[Dataset records]
Content starts
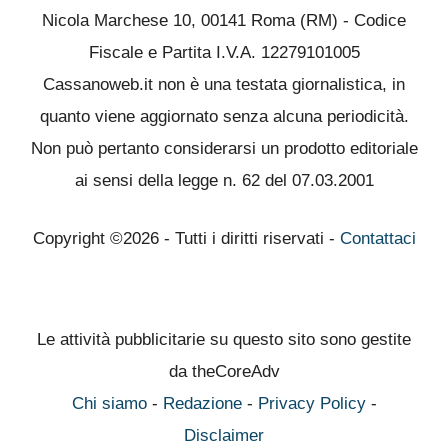
Nicola Marchese 10, 00141 Roma (RM) - Codice
Fiscale e Partita I.V.A. 12279101005
Cassanoweb.it non è una testata giornalistica, in
quanto viene aggiornato senza alcuna periodicità.
Non può pertanto considerarsi un prodotto editoriale
ai sensi della legge n. 62 del 07.03.2001
Copyright ©2026 - Tutti i diritti riservati -
Contattaci
Le attività pubblicitarie su questo sito sono gestite
da theCoreAdv
Chi siamo
-
Redazione
-
Privacy Policy
-
Disclaimer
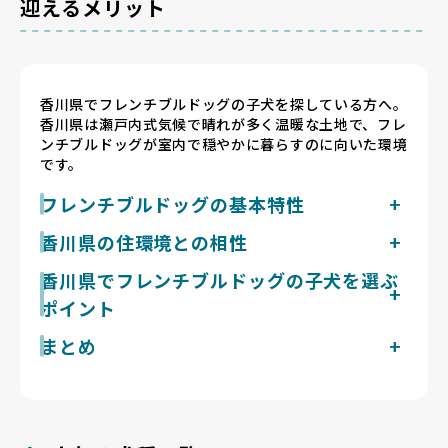
迎えるメリット
香川県でフレンチブルドッグの子犬を探している方へ。
香川県は瀬戸内式気候で晴れが多く温暖な土地で、フレ
ンチブルドッグが室内で穏やかに暮らすのに向いた環境
です。
フレンチブルドッグの基本特性
フレンチブルドッグは成犬で体重8〜14kg・体高25〜
香川県の住環境との相性
35cm前後の中型犬です。がっしりした体つきですが運
香川県は瀬戸内式気候で年間日照時間が全国有数、高松
香川県でフレンチブルドッグの子犬を選ぶ
動量はほどほどで、迎えた後は1日2回15〜20分程度の
市の年平均気温は16.7℃と温暖ですが、夏は蒸し暑く
散歩を目安に、無理のない発散を心がけると落ち着いて
ポイント
猛暑日もあります。短頭種のフレンチブルドッグは気道
暮らせます。被毛はシングルコートで短く、顔や体のし
が狭く体温調節が苦手なため、日中の散歩は避けて朝晩
わの間は蒸れやすくこまめな拭き取りが前提です。吠え
まとめ
香川県で掲載中のフレンチブルドッグのブリーダー
の涼しい時間に短く切り上げ、室内はエアコンで温度管
る頻度は比較的少ない一方、短頭種特有の呼吸のしづら
現在1件です。Breeder Familiesでは「6つの絶対基
理することが暮らしの基本になります。また胴が長く軟
さが見られることもあり、夏場は室温管理と運動量の調
香川県のフレンチブルドッグの子犬探しは、呼吸のしや
準」と「12の総合基準」を設け、合格率10%未満の審
骨異形成の傾向を持つ犬種でもあるため、抱っこの仕方
整が欠かせません。
すさと関節・骨格への配慮を重んじ、健康と自然な姿を
査を通過したブリーダーだけを掲載しています。香川県
や段差の上り下りに気を配り、椎間板への負担を減らす
大切にするブリーダーが掲載されているBreeder
の掲載数が多くないのは、親犬の飼育環境や出産頻度ま
暮らし方を意識したいところです。国営讃岐まんのう公
Familiesから始めましょう。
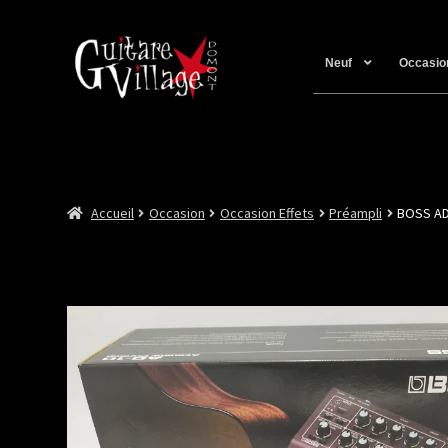
Neuf
Occasio
Accueil
Occasion
Occasion Effets
Préampli
BOSS A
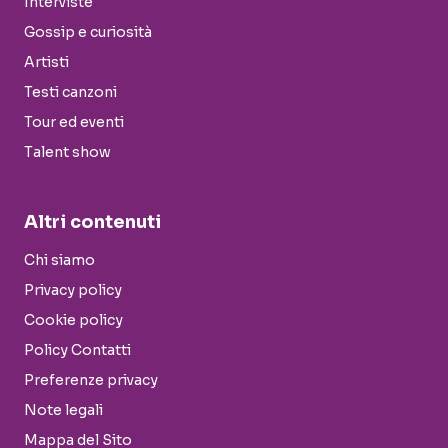
Interviste
Gossip e curiosità
Artisti
Testi canzoni
Tour ed eventi
Talent show
Altri contenuti
Chi siamo
Privacy policy
Cookie policy
Policy Contatti
Preferenze privacy
Note legali
Mappa del Sito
Content ends
- PROBLEM STATEMENT
Retype every record above exactly as written, but leave out the pictures.

- ANSWER SECTION
Nicola Marchese 10, 00141 Roma (RM) - Codice
Fiscale e Partita I.V.A. 12279101005
Cassanoweb.it non è una testata giornalistica, in
quanto viene aggiornato senza alcuna periodicità.
Non può pertanto considerarsi un prodotto editoriale
ai sensi della legge n. 62 del 07.03.2001
Copyright ©2026 - Tutti i diritti riservati -
Contattaci
Le attività pubblicitarie su questo sito sono gestite
da theCoreAdv
Chi siamo
-
Redazione
-
Privacy Policy
-
Disclaimer
迎えるメリット
香川県でフレンチブルドッグの子犬を探している方へ。
香川県は瀬戸内式気候で晴れが多く温暖な土地で、フレ
ンチブルドッグが室内で穏やかに暮らすのに向いた環境
です。
フレンチブルドッグの基本特性
フレンチブルドッグは成犬で体重8〜14kg・体高25〜
香川県の住環境との相性
35cm前後の中型犬です。がっしりした体つきですが運
香川県は瀬戸内式気候で年間日照時間が全国有数、高松
香川県でフレンチブルドッグの子犬を選ぶ
動量はほどほどで、迎えた後は1日2回15〜20分程度の
市の年平均気温は16.7℃と温暖ですが、夏は蒸し暑く
散歩を目安に、無理のない発散を心がけると落ち着いて
ポイント
猛暑日もあります。短頭種のフレンチブルドッグは気道
暮らせます。被毛はシングルコートで短く、顔や体のし
が狭く体温調節が苦手なため、日中の散歩は避けて朝晩
わの間は蒸れやすくこまめな拭き取りが前提です。吠え
まとめ
香川県で掲載中のフレンチブルドッグのブリーダー
の涼しい時間に短く切り上げ、室内はエアコンで温度管
る頻度は比較的少ない一方、短頭種特有の呼吸のしづら
現在1件です。Breeder Familiesでは「6つの絶対基
理することが暮らしの基本になります。また胴が長く軟
さが見られることもあり、夏場は室温管理と運動量の調
香川県のフレンチブルドッグの子犬探しは、呼吸のしや
準」と「12の総合基準」を設け、合格率10%未満の審
骨異形成の傾向を持つ犬種でもあるため、抱っこの仕方
整が欠かせません。
すさと関節・骨格への配慮を重んじ、健康と自然な姿を
査を通過したブリーダーだけを掲載しています。香川県
や段差の上り下りに気を配り、椎間板への負担を減らす
大切にするブリーダーが掲載されているBreeder
の掲載数が多くないのは、親犬の飼育環境や出産頻度ま
暮らし方を意識したいところです。国営讃岐まんのう公
Familiesから始めましょう。
Neuf
Occasio
Accueil
Occasion
Occasion Effets
Préampli
BOSS A
Interviste
Gossip e curiosità
Artisti
Testi canzoni
Tour ed eventi
Talent show
Altri contenuti
Chi siamo
Privacy policy
Cookie policy
Policy Contatti
Preferenze privacy
Note legali
Mappa del Sito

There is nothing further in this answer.